Problem to solve: In the entries below, the word "fluctuations" appears on some lines. Copy each of those lines.

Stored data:
*****
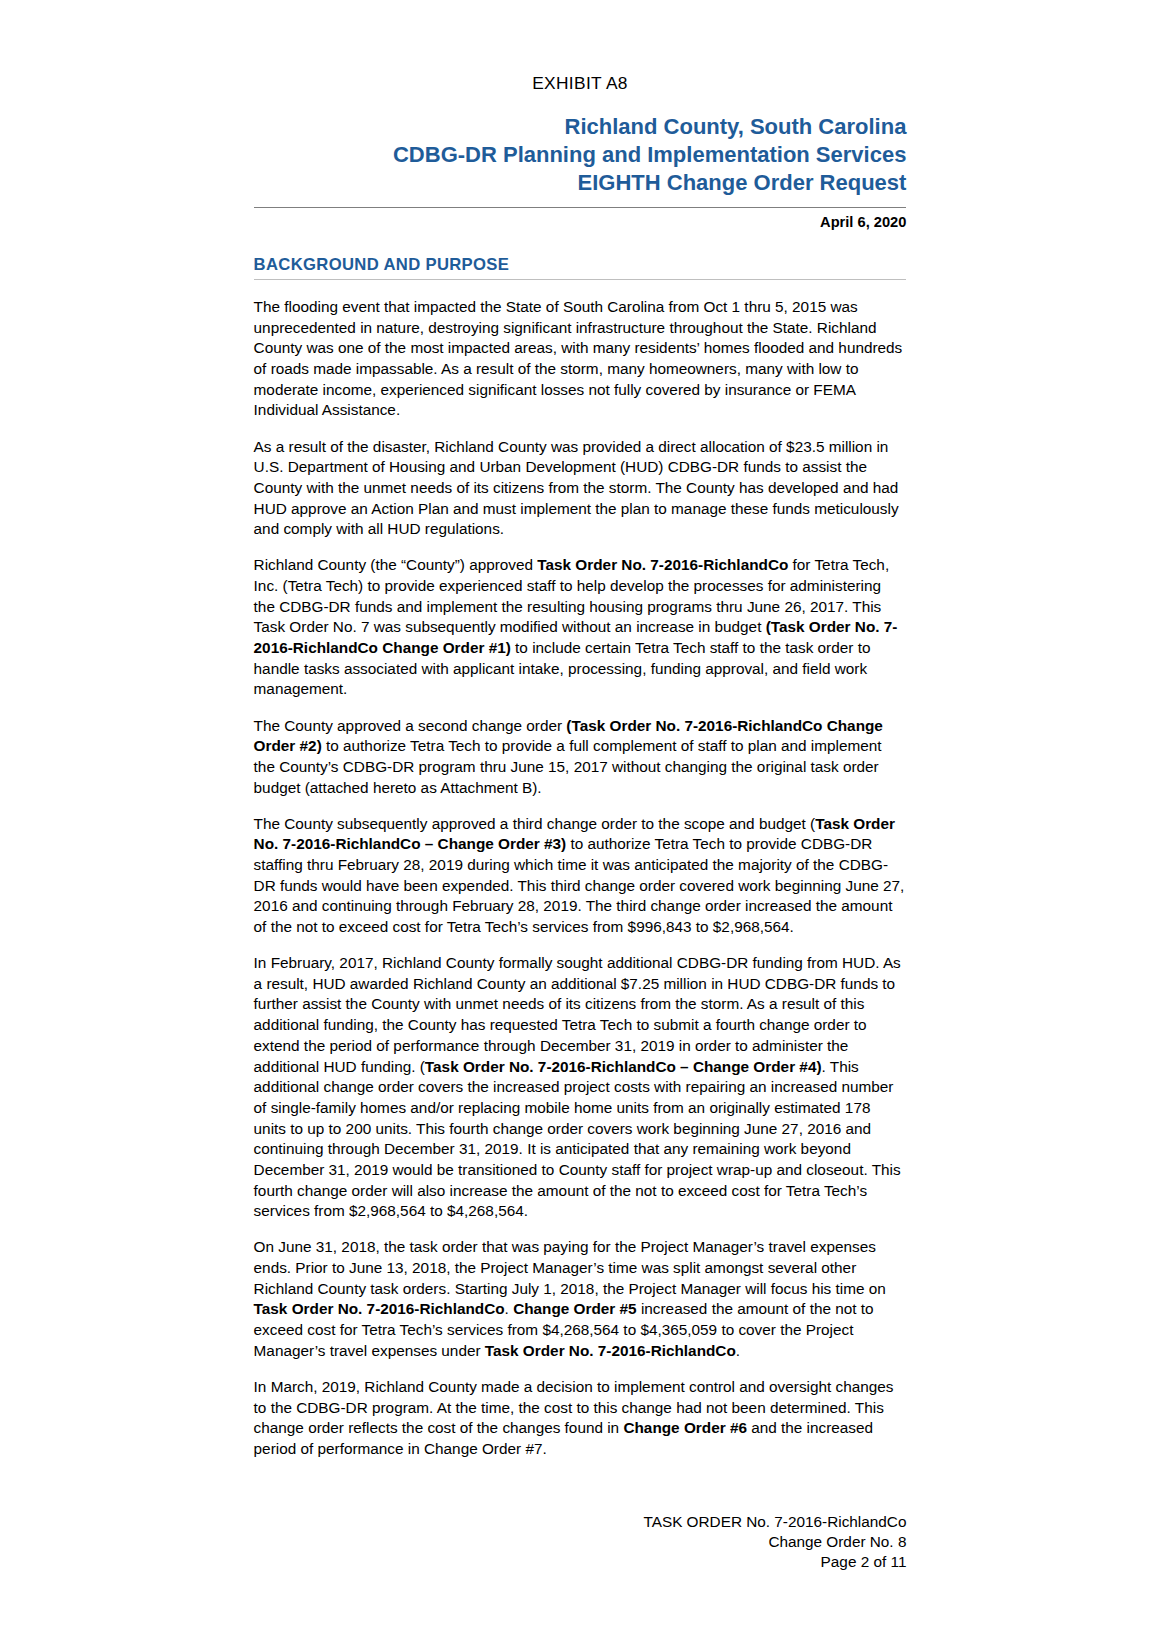EXHIBIT A8
Richland County, South Carolina CDBG-DR Planning and Implementation Services EIGHTH Change Order Request
April 6, 2020
BACKGROUND AND PURPOSE
The flooding event that impacted the State of South Carolina from Oct 1 thru 5, 2015 was unprecedented in nature, destroying significant infrastructure throughout the State. Richland County was one of the most impacted areas, with many residents’ homes flooded and hundreds of roads made impassable. As a result of the storm, many homeowners, many with low to moderate income, experienced significant losses not fully covered by insurance or FEMA Individual Assistance.
As a result of the disaster, Richland County was provided a direct allocation of $23.5 million in U.S. Department of Housing and Urban Development (HUD) CDBG-DR funds to assist the County with the unmet needs of its citizens from the storm. The County has developed and had HUD approve an Action Plan and must implement the plan to manage these funds meticulously and comply with all HUD regulations.
Richland County (the “County”) approved Task Order No. 7-2016-RichlandCo for Tetra Tech, Inc. (Tetra Tech) to provide experienced staff to help develop the processes for administering the CDBG-DR funds and implement the resulting housing programs thru June 26, 2017. This Task Order No. 7 was subsequently modified without an increase in budget (Task Order No. 7-2016-RichlandCo Change Order #1) to include certain Tetra Tech staff to the task order to handle tasks associated with applicant intake, processing, funding approval, and field work management.
The County approved a second change order (Task Order No. 7-2016-RichlandCo Change Order #2) to authorize Tetra Tech to provide a full complement of staff to plan and implement the County’s CDBG-DR program thru June 15, 2017 without changing the original task order budget (attached hereto as Attachment B).
The County subsequently approved a third change order to the scope and budget (Task Order No. 7-2016-RichlandCo – Change Order #3) to authorize Tetra Tech to provide CDBG-DR staffing thru February 28, 2019 during which time it was anticipated the majority of the CDBG-DR funds would have been expended. This third change order covered work beginning June 27, 2016 and continuing through February 28, 2019. The third change order increased the amount of the not to exceed cost for Tetra Tech’s services from $996,843 to $2,968,564.
In February, 2017, Richland County formally sought additional CDBG-DR funding from HUD. As a result, HUD awarded Richland County an additional $7.25 million in HUD CDBG-DR funds to further assist the County with unmet needs of its citizens from the storm. As a result of this additional funding, the County has requested Tetra Tech to submit a fourth change order to extend the period of performance through December 31, 2019 in order to administer the additional HUD funding. (Task Order No. 7-2016-RichlandCo – Change Order #4). This additional change order covers the increased project costs with repairing an increased number of single-family homes and/or replacing mobile home units from an originally estimated 178 units to up to 200 units. This fourth change order covers work beginning June 27, 2016 and continuing through December 31, 2019. It is anticipated that any remaining work beyond December 31, 2019 would be transitioned to County staff for project wrap-up and closeout. This fourth change order will also increase the amount of the not to exceed cost for Tetra Tech’s services from $2,968,564 to $4,268,564.
On June 31, 2018, the task order that was paying for the Project Manager’s travel expenses ends. Prior to June 13, 2018, the Project Manager’s time was split amongst several other Richland County task orders. Starting July 1, 2018, the Project Manager will focus his time on Task Order No. 7-2016-RichlandCo. Change Order #5 increased the amount of the not to exceed cost for Tetra Tech’s services from $4,268,564 to $4,365,059 to cover the Project Manager’s travel expenses under Task Order No. 7-2016-RichlandCo.
In March, 2019, Richland County made a decision to implement control and oversight changes to the CDBG-DR program. At the time, the cost to this change had not been determined. This change order reflects the cost of the changes found in Change Order #6 and the increased period of performance in Change Order #7.
TASK ORDER No. 7-2016-RichlandCo
Change Order No. 8
Page 2 of 11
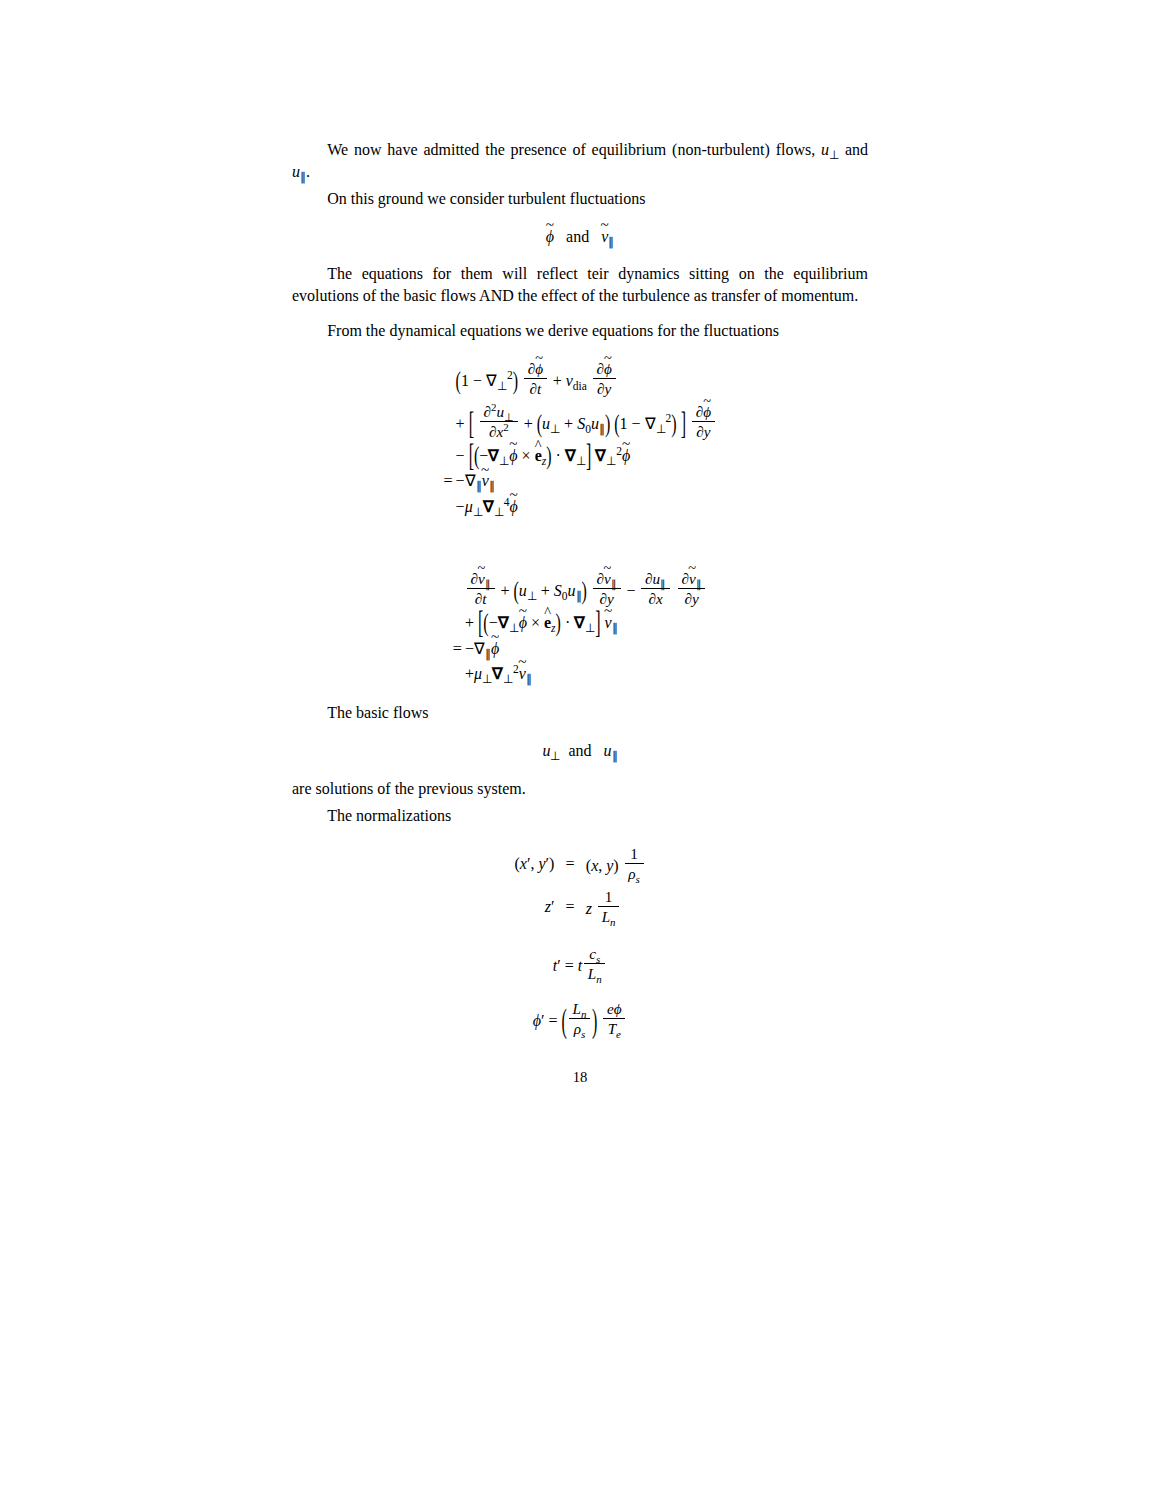We now have admitted the presence of equilibrium (non-turbulent) flows, u⊥ and u∥.
On this ground we consider turbulent fluctuations
~ϕ and ~v∥
The equations for them will reflect teir dynamics sitting on the equilibrium evolutions of the basic flows AND the effect of the turbulence as transfer of momentum.
From the dynamical equations we derive equations for the fluctuations
| | ( 1 − ∇ ⊥ 2 ) ∂ ~ ϕ ∂ t + v dia ∂ ~ ϕ ∂ y |
| | + [ ∂ 2 u ⊥ ∂ x 2 + ( u ⊥ + S 0 u ∥ ) ( 1 − ∇ ⊥ 2 ) ] ∂ ~ ϕ ∂ y |
| | − [ ( − ∇ ⊥ ~ ϕ × ^ e z ) · ∇ ⊥ ] ∇ ⊥ 2 ~ ϕ |
| = | −∇ ∥ ~ v ∥ |
| | − μ ⊥ ∇ ⊥ 4 ~ ϕ |
| | ∂ ~ v ∥ ∂ t + ( u ⊥ + S 0 u ∥ ) ∂ ~ v ∥ ∂ y − ∂ u ∥ ∂ x ∂ ~ v ∥ ∂ y |
| | + [ ( − ∇ ⊥ ~ ϕ × ^ e z ) · ∇ ⊥ ] ~ v ∥ |
| = | −∇ ∥ ~ ϕ |
| | + μ ⊥ ∇ ⊥ 2 ~ v ∥ |
The basic flows
u⊥ and u∥
are solutions of the previous system.
The normalizations
| ( x ′, y ′) | = | ( x , y ) 1 ρ s |
| z ′ | = | z 1 L n |
t′ = tcs Ln
ϕ′ = (Ln ρs) eϕ Te
18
*****
Exercise solution:
On this ground we consider turbulent fluctuations
From the dynamical equations we derive equations for the fluctuations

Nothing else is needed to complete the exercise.